### Schriftliche Anfrage A
Wann sind die Hornhechte laut dem Forumsbeitrag zum Hornhecht meistens da?
### Schriftliche Anfrage B
Schreib aus dem Forumsbeitrag zum Hornhecht die Stelle ab, die mit „Fahre die Woche“ anfängt und bis einschließlich „Hornhecht zu jagen.“ geht.

___ Dokument

# Hornhecht, welche Uhrzeit, welcher Bodengrund?



## Dorschi (6. April 2005)

Hallo Leute!
Fahre die Woche nachmeinem Geburtstag (Präsent von meiner Freundin  :q ) 1 Woche nach Rügen und das ist ja eigentlich eine gute Zeit, um Hornhecht zu jagen.
Welche Uhrzeit und welchen Bodengrund haltet Ihr erfahrungsgemäß für sinnvoll? In welchem Abstand vom Ufer ist denn mit Hornis zu rechnen? Nahe am Strand habe ich sie jedenfalls noch nicht gesehen. Kann aber bisher auch nur auf Seebrückenerfahrung zurückblicken. Wenn jemand von Euch noch einen rügener Hotspot weiß, bin ich glücklich. Will vielleicht abends dann noch auf Mefo und Dorsch blinkern.
Man kann sich ja auch mal gemeinsam an´s Werk machen.
Beste Grüße


----------



## Seeteufelfreund (6. April 2005)

*AW: Hornhecht, welche Uhrzeit, welcher Bodengrund?*

@ Dorschi
Hornis sind meist da ,wenn der Raps blüht,sonst reiner Zufall,würde ich mal sagen.Ausserdem stehen momentan die Heringe vor den Türen und erst
danach kommen die Hornis,mußt also noch etwas warten.....



Der STF


----------



## Seeteufelfreund (6. April 2005)

*AW: Hornhecht, welche Uhrzeit, welcher Bodengrund?*

@ Dorschi
Gib mal " Hornhecht " bei Suche ein,im letzten Jahr hatten wir einen
Wahnsinns Berichtefluß deswegen,da werden all deine Fragen beantwortet.

______
___ Bereitgestelltes Material

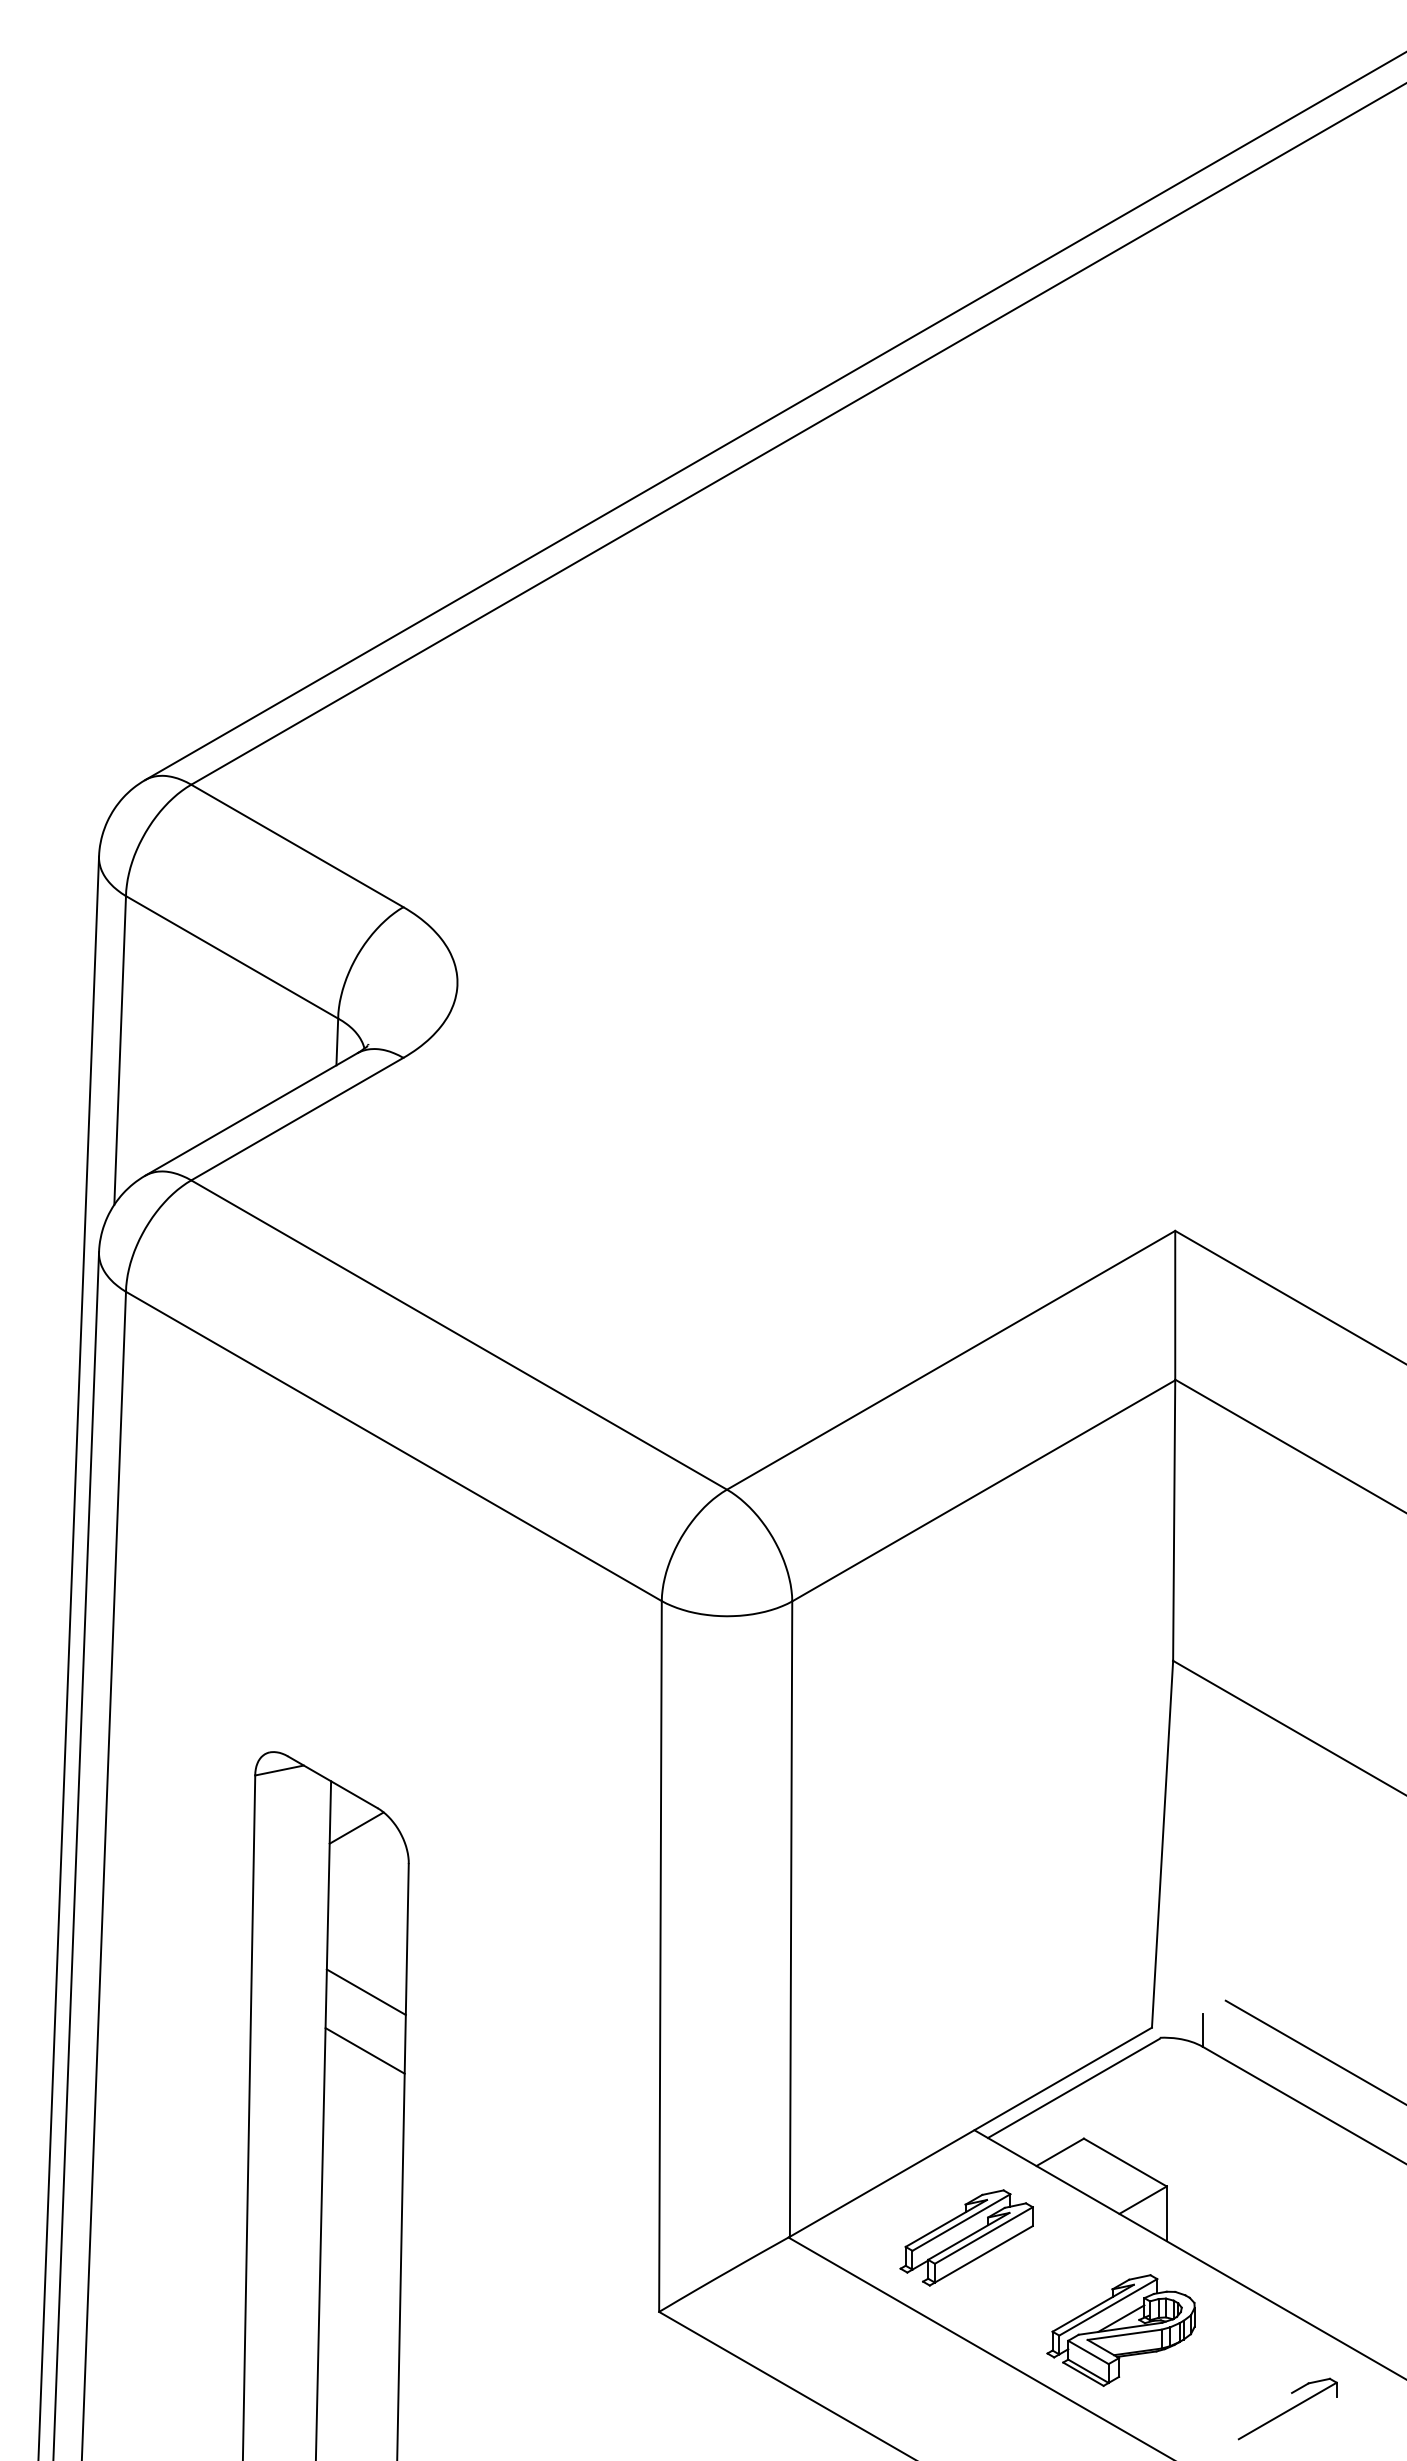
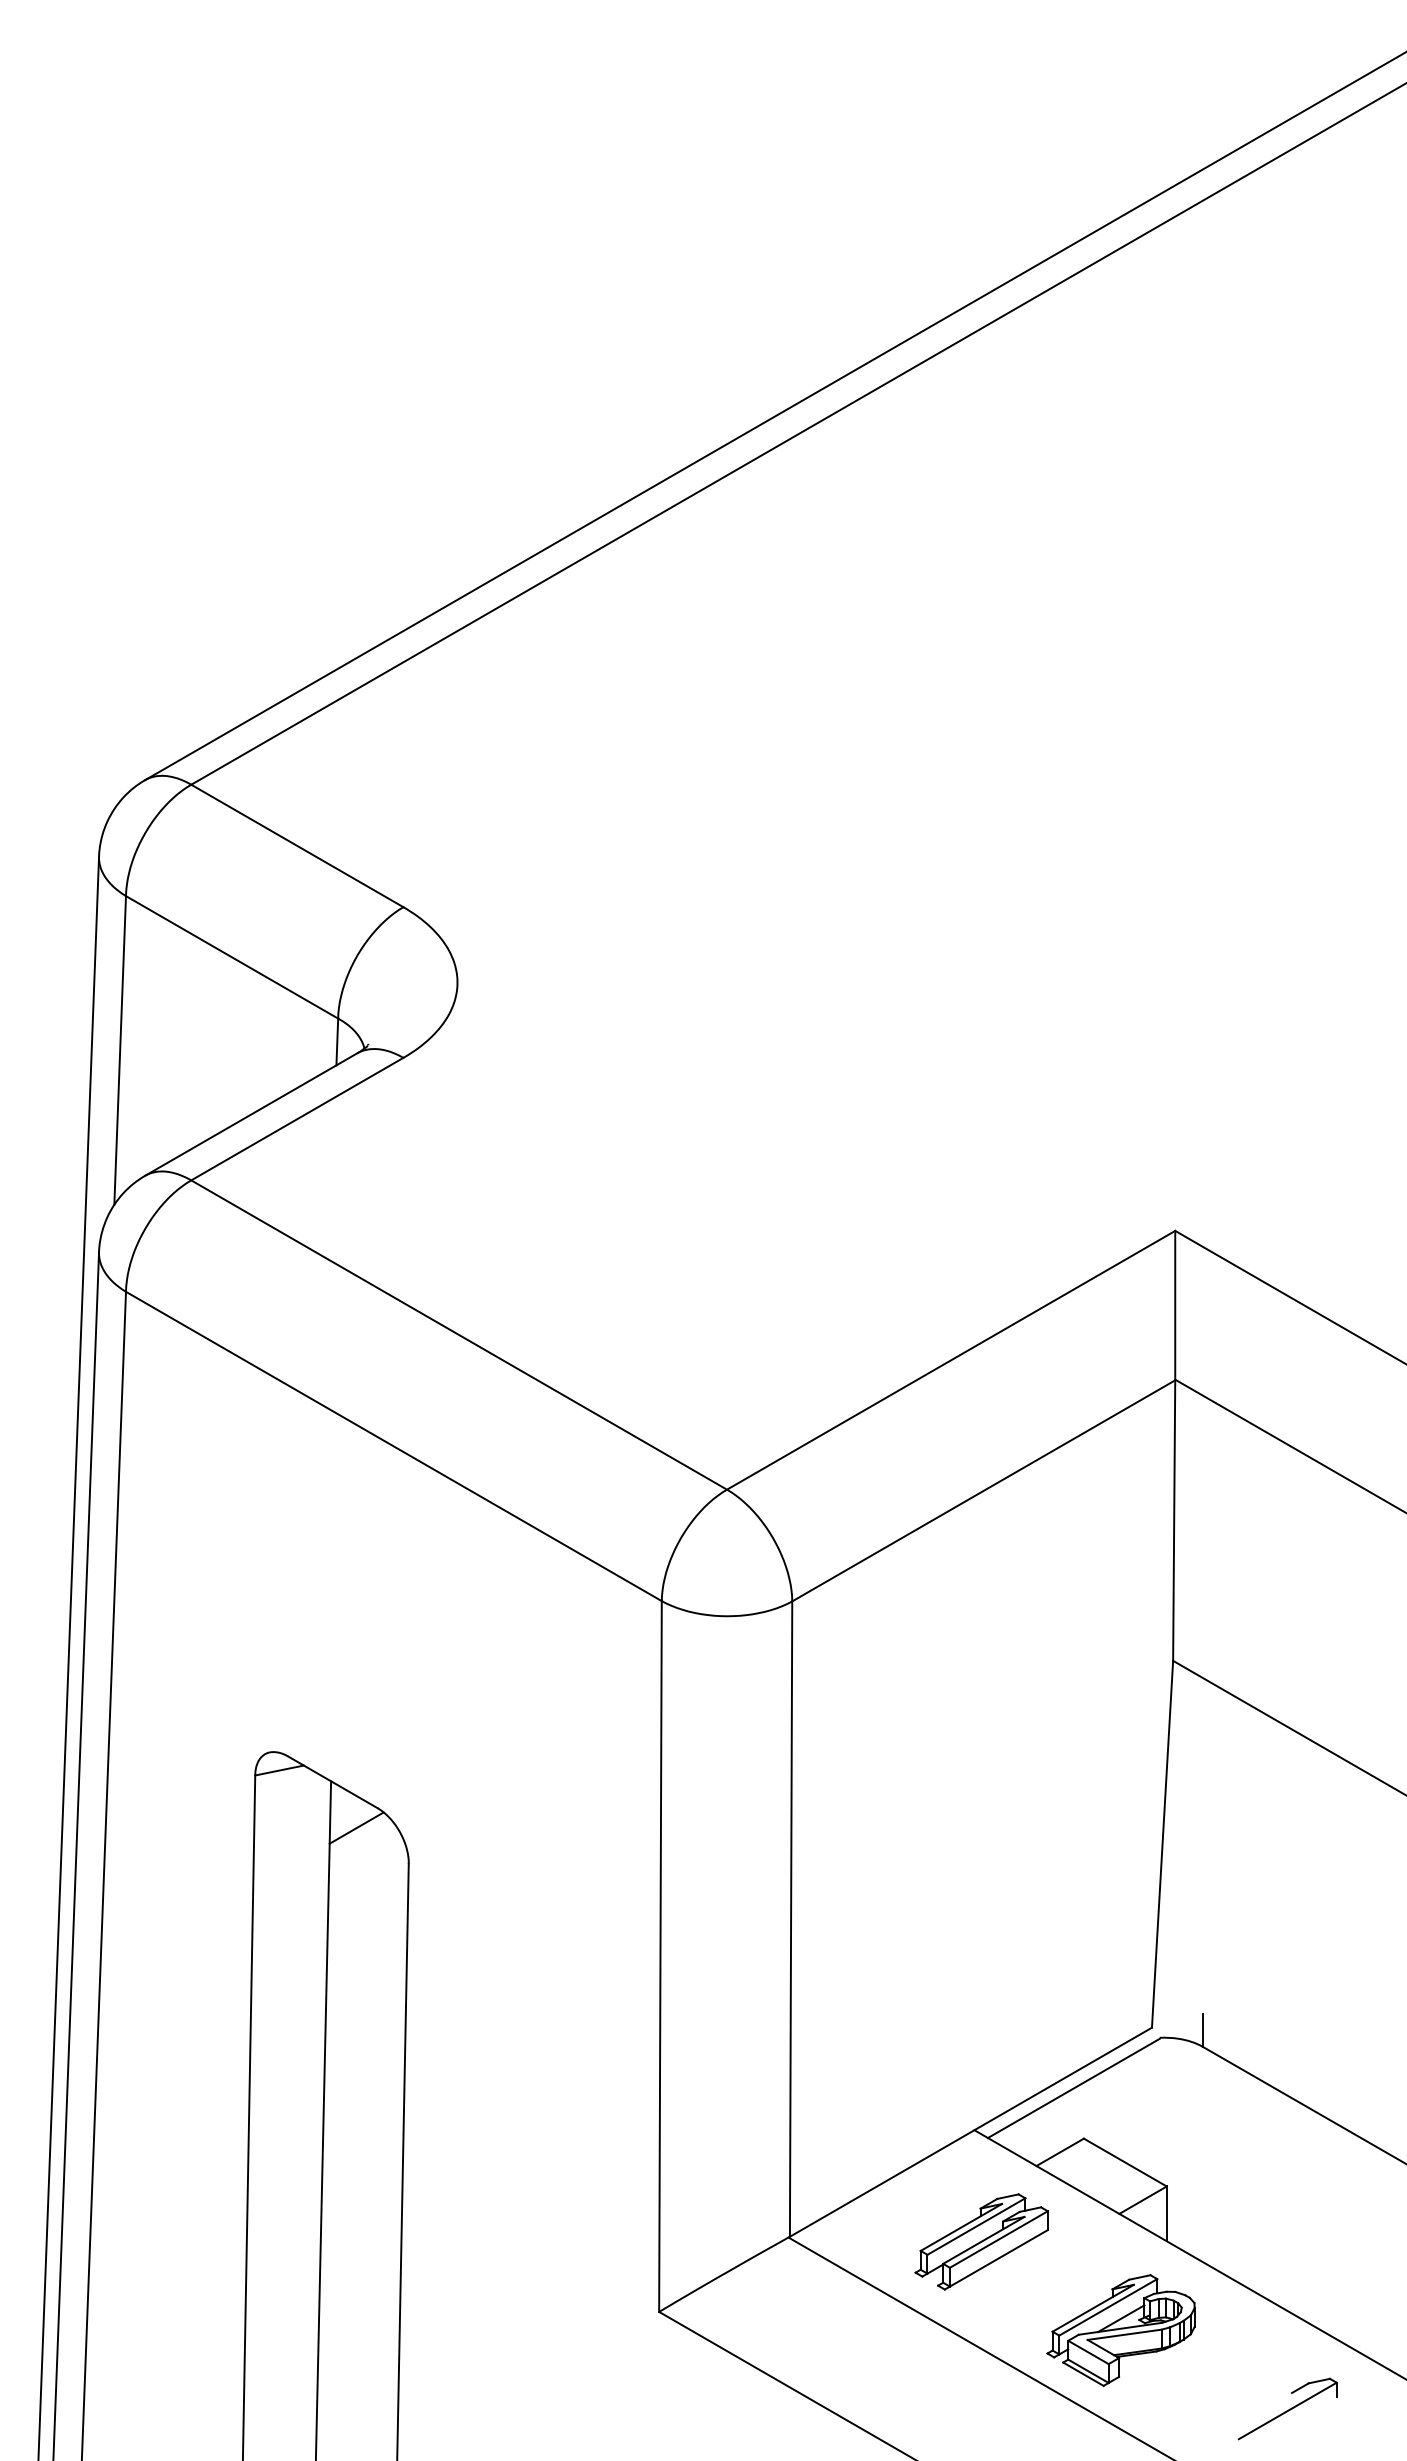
line at (365, 1991): present -> none
line at (364, 2050): present -> none
line at (1314, 2051): present -> none
part at (966, 2237) position: (966, 2237) -> (981, 2241)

______

### Ergebnis der Aufgabe A
Wenn der Raps blüht.

### Ergebnis der Aufgabe B
Fahre die Woche nachmeinem Geburtstag (Präsent von meiner Freundin  :q ) 1 Woche nach Rügen und das ist ja eigentlich eine gute Zeit, um Hornhecht zu jagen.